─── Passage ───

On Single Parents and Respect

The season of parental celebrations is coming.

After a crazy March, I glanced up from my car to see that Mother’s Day was coming.

I wrote last year about my first season without parents and what it felt like to be without my Mom and my Dad for the first time. My loved ones told me that anniversaries would be hard and oddly enough, that helped. The twinge I get now isn’t really about what I’m missing — it was before, when they were alive. Now I feel something more like…love. Respect. Honor.

I stay out of discussions about single mothers and parents. I actively chose not to be a single teenage parent, which I write about in Get Out of My Crotch. This is not because I felt ashamed, per se, of growing up the way I did and mistaking sex for love or a way to feel worthy, but because I watched how hard my mother’s life was as a single parent, and I knew that I wasn’t up for the task.

There was also the fear, of course, of being a statistic. This is both the artist in me, the creative, who wants to be fully seen and acknowledged as unique and the black woman intellectual in me, who understands that what and who I am on the outside is always judged first as the total of what I am on the inside — even if it is incomplete or flat-out wrong.

But underneath the fear of being a statistic, which I am as a single, professional woman anyway, is the desire to belong to a community. To be single, parent or no, is often to be cast aside and cast away, the stubborn avatar of independence, failure to launch by failure to merge, somehow. And for women, this failure is always depicted as our own problem, our defect.

My Mom, some time in the 1970s. Working it.

My Mom, some time in the 1970s. Working it.

If you’re a single mother, especially if you’re not white, this shaming can be relentless and unceasing. Even though it makes perfect economic sense that fewer women are getting married because there are diminishing returns for many of us on that front.

My friend, the lovely writer and Beyond Baby Mamas founder Stacia L. Brown, wrote recently at The Atlantic about how unwed mothers feel about being unwed, noting that when statistics come out about single mothers, people tend to talk around them instead of to them about their feelings.

As the child of a single mother, I remember this acutely. No one ever asked my mother about her feelings. If they had, they’d have found nuances that didn’t match their disrespectful portraits: she had internalized enough heart breaks that she hid her deepest self, even from me. She was a registered Republican in New York State (!) during the Reagan era, even while we were in the cross hairs of Reagan’s draconian policies related to the poor.

─── Dataset extract ───

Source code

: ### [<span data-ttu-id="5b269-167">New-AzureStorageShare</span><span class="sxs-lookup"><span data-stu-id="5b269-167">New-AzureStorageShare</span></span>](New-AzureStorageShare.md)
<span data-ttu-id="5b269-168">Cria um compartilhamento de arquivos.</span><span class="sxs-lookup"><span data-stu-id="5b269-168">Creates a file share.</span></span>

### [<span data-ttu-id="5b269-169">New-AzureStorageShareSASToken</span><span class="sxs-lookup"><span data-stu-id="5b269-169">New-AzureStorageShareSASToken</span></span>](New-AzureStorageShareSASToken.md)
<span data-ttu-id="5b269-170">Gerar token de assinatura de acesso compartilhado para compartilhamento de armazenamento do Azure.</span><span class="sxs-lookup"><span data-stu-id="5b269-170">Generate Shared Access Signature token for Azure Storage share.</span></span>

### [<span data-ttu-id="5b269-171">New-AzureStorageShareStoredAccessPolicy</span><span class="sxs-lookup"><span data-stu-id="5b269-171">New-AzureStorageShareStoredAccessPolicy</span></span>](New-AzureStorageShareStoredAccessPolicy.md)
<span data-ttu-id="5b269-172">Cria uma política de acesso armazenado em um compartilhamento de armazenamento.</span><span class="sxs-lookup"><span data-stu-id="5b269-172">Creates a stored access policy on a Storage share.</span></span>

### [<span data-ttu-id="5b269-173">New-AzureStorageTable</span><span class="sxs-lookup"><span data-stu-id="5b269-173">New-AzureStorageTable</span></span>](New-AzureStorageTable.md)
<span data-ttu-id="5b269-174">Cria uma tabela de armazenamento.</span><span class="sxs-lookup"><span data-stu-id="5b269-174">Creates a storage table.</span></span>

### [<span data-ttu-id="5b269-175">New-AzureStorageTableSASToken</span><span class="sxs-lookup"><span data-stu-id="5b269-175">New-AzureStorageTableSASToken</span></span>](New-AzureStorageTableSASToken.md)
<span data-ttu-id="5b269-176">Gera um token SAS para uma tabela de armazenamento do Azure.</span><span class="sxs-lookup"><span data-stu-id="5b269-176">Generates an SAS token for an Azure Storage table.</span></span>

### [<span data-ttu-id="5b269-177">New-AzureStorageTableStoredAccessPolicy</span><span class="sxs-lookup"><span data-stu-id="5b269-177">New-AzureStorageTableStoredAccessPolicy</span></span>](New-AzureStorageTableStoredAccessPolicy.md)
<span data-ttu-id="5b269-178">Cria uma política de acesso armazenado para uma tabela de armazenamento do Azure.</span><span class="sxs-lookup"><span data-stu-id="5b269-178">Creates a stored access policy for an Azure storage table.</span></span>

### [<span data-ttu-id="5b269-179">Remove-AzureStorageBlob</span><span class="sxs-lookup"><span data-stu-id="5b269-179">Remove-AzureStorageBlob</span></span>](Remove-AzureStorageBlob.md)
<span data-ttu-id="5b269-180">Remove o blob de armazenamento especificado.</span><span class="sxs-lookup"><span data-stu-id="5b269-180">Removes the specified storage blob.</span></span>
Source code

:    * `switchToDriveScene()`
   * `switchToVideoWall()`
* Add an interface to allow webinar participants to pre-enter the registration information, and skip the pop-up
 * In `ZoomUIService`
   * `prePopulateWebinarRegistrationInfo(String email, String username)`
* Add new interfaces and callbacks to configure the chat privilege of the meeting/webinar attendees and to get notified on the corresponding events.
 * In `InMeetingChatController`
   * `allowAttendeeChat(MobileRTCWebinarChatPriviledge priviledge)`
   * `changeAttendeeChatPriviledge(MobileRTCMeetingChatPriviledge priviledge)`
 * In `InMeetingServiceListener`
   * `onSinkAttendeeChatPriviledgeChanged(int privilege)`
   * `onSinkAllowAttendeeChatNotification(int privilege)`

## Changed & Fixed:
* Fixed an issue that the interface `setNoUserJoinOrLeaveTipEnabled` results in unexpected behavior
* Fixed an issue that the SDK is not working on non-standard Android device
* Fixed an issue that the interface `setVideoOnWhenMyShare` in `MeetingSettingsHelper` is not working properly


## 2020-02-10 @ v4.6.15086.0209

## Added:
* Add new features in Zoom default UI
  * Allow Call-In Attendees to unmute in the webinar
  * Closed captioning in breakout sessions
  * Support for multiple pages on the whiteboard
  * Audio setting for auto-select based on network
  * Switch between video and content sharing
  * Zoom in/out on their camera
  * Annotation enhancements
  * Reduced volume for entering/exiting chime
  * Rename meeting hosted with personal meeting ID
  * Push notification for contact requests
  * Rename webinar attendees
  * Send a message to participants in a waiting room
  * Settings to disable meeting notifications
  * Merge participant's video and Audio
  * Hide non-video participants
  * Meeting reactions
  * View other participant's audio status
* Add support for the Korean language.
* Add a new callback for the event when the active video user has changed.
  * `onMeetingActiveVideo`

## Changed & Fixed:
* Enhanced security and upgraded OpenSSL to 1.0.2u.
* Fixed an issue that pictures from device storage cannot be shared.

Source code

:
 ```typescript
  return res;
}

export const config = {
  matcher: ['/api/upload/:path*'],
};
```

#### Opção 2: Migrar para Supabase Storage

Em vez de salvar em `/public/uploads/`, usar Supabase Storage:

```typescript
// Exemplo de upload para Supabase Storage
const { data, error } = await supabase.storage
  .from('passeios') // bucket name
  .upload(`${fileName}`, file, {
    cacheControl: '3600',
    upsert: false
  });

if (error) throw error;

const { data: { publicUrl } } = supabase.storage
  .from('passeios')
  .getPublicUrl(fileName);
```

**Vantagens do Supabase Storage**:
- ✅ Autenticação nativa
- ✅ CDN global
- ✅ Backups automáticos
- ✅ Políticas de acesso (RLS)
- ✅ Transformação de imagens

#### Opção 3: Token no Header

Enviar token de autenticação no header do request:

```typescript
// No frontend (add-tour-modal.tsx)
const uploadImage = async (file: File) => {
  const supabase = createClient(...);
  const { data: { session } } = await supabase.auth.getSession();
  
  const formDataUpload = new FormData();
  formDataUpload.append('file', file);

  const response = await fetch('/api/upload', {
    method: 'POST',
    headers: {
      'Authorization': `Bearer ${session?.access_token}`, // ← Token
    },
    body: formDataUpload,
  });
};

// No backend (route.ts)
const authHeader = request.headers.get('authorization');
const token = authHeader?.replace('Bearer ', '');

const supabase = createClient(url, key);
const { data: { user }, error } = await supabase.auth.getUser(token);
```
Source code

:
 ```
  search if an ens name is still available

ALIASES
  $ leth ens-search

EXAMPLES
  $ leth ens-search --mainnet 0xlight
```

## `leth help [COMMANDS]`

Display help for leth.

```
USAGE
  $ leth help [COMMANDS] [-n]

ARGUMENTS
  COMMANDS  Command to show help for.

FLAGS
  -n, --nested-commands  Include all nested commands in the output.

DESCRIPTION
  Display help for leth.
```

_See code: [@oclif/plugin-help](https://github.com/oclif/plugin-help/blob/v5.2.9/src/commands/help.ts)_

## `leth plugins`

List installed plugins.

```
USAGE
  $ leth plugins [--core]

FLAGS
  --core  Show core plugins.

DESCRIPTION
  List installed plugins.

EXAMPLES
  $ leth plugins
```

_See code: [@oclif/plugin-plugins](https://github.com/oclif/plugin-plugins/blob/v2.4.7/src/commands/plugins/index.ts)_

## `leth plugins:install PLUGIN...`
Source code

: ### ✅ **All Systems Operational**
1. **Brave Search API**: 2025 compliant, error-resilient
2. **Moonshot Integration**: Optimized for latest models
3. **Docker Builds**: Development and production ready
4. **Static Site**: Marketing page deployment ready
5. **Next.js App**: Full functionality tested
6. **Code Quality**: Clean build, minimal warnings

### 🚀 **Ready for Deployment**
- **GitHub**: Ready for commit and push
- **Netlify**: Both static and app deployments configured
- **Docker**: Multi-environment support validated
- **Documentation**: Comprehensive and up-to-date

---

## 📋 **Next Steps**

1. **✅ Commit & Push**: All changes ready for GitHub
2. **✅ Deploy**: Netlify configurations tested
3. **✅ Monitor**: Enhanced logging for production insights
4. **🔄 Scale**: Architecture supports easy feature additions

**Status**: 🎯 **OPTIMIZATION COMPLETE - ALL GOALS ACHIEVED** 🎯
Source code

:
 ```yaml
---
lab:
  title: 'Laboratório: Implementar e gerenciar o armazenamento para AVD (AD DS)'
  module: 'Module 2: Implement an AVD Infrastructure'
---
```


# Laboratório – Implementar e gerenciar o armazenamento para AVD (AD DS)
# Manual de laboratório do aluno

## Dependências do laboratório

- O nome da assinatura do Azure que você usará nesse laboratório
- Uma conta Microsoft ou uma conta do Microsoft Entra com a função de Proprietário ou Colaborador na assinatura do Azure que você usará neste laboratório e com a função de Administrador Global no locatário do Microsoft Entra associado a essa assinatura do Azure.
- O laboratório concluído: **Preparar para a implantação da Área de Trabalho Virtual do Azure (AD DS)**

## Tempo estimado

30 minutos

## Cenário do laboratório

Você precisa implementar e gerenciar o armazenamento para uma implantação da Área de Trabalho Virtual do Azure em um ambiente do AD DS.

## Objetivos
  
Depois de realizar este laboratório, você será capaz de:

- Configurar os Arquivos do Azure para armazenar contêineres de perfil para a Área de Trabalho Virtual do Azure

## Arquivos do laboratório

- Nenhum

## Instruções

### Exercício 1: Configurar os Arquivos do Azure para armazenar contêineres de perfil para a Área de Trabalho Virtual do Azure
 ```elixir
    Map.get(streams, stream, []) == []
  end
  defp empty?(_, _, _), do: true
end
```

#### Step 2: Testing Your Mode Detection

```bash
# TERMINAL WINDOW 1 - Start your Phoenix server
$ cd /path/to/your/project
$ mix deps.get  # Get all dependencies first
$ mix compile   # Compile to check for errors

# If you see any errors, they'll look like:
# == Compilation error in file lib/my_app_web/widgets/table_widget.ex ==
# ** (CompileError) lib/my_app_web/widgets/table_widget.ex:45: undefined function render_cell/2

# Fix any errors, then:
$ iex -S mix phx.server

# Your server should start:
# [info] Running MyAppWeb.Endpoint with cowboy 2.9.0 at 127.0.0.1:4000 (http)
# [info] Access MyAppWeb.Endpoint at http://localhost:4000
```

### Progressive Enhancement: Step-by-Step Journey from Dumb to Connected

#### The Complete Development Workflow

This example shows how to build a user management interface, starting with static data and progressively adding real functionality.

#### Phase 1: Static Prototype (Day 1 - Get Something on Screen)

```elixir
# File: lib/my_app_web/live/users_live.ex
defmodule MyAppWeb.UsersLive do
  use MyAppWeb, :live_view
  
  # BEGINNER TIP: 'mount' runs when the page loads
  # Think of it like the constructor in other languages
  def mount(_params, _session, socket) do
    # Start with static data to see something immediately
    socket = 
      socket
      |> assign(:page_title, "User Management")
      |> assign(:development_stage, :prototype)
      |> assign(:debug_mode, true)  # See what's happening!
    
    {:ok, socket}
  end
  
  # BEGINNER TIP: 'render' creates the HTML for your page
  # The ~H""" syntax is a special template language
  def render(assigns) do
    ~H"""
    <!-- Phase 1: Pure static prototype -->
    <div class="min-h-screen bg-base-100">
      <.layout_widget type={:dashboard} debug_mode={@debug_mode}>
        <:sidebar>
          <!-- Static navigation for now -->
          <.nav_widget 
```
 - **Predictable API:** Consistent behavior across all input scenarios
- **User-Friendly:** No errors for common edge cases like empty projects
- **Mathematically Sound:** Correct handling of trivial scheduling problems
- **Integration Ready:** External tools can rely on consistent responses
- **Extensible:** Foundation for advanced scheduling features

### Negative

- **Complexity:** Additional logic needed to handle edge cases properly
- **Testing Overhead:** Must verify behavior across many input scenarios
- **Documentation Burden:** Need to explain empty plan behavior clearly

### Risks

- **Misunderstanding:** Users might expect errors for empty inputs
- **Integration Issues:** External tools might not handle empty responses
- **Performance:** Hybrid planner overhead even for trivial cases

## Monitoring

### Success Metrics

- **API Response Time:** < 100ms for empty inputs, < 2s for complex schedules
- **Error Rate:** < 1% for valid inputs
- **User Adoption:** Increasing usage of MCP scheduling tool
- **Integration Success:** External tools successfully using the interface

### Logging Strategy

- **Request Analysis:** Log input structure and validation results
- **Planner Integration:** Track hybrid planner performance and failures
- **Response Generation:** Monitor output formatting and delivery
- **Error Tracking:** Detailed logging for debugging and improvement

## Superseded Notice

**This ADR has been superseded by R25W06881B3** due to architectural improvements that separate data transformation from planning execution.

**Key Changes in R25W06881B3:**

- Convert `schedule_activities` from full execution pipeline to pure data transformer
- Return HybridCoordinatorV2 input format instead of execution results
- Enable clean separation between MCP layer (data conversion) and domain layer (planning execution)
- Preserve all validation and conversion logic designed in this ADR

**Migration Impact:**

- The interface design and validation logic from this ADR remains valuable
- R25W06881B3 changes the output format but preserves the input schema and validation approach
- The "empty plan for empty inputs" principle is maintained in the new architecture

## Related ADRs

───

■ Exercise aim
Continue the piece on single parents and respect from where it stops above, picking up after its last sentence.

■ Exercise output
What I wish I had known then, when I was internalizing messages that I was a part of a larger social problem because I had a single mother who worked and went to school all the time, trying to be better, was that pretty much everyone grows up in one form of dysfunction or another. Steven Spielberg spoke powerfully about this on 60 Minutes, memoirist Mary Karr writes extensively about this in The Liar’s Club, which I just finished, and the list goes on. Pathology is not just a single black woman’s thing.

Except, when people start talking about women who are mothers who aren’t married, they are inferring that these are unfit women. They don’t respect them. They suggest that it is somehow, defying reason, the easiest thing in the world to raise a child alone, when in fact, it appears to be the hardest job on the planet.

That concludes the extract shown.